Il n'y a pas d'énergie verte

06 05 2008

Il n’y a pas d’énergie verte. C’est au mieux un espoir, un vœu pieux ou une vue de l’esprit et au pire, un mensonge de promoteur.

Toutes les formes d’énergie ont un impact écologique plus ou moins négatif.  Au Québec, avec l’eau et le vent, nous avons la chance de pouvoir compter sur des matières premières parmi les moins dommageables pour l’environnement. D’autres régions qui n’ont pas cette chance ont développé des productions autrement plus polluantes comme le nucléaire, le pétrole, le charbon, les sables bitumineux, le gaz naturel, etc.  C’est sans compter l’éthanol qui devait sauver l’humanité il y a dix ans et qui est en train de l’affamer.

Même si l’hydroélectricité est une des formes les moins polluantes d’énergie, Il faut construire des centaines de pylônes qui modifient le paysage et créent des champs magnétiques indésirables. Les barrages inondent des régions entières, déplacent les populations et détruisent le faune et la flore. Il a fallu compenser les autochtones à coup  de milliards depuis 50 ans.

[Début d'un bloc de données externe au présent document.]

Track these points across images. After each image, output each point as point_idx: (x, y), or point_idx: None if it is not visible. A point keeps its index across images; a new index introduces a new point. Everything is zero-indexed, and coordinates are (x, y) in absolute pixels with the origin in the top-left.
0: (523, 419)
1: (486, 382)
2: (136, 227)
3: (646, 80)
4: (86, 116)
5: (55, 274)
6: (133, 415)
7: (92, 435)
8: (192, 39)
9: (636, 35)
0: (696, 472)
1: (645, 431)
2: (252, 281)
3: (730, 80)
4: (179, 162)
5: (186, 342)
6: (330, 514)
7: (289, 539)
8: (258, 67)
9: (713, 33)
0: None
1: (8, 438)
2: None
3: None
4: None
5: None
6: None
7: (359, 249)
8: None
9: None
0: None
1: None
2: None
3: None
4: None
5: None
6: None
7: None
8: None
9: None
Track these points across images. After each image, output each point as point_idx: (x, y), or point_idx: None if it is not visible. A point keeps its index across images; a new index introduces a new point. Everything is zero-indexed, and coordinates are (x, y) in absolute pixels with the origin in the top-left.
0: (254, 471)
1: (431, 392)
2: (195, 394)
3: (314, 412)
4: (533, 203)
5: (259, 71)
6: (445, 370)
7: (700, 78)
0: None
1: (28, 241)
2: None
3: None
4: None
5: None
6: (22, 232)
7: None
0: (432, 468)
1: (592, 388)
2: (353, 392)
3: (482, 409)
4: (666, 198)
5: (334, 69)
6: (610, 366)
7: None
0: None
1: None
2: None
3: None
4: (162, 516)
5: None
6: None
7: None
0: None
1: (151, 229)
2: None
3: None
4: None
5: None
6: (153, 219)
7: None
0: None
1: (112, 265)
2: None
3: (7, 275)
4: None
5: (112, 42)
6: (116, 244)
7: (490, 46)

Les éoliennes sont la dernière utopie de l’énergie verte.  Sur papier c’est une idée lumineuse, mais en pratique, c’est bruyant, immense et laid dans le paysage. Personne ne veut et ne peut vivre dans le voisinage d’une éolienne.  En plus, elles ne viennent jamais seules, mais en grappes pour le plus grand malheur de ceux qui ont choisi la campagne pour avoir la paix. Il faudrait les ériger loin des populations, mais cela coûterait plus cher en frais d’exploitation et de transport

En plus, au Québec, les éoliennes ont un effet négatif parmi les plus insidieux et les plus ravageurs pour une société, la pollution politique. Depuis qu’on en parle et qu’on les implante, c’est le bordel et l’improvisation qui règnent. Même Ben Laden ne terrorise pas autant la population que les promoteurs, les maires des villages et des MRC et les fermiers assis sur des montagnes de dollars dans un camp, et le gouvernement et Hydro-Québec dans un autre qui gèrent la patente comme si c’était un petit business à court terme qui n’aura aucun impact après les prochaines élections. Les groupes de défense de l’environnement accusent ceux qui résistent d’immobilisme. La population qui n’a pas été consultée et qui s’oppose à l’improvisation a l’impression justifiée d’être laissée à elle-même. C’est un beau gâchis. Hier, le gouvernement et Hydro-Québec ont annoncé 15 projets de 5.5 milliards. Espérons que cette fois-ci ils seront développés avec transparence et dans le respect de la population.

Même si l’éolien est une forme d’énergie plus propre que d’autres, elle n’est pas parfaite. Pour limiter les dégâts, il faudrait s’attaquer à notre insatiable appétit d’énergie qui fait du Québec l’un des endroits les plus énergivores de la planète. L’énergie la plus verte, c’est celle qu’on ne produit pas.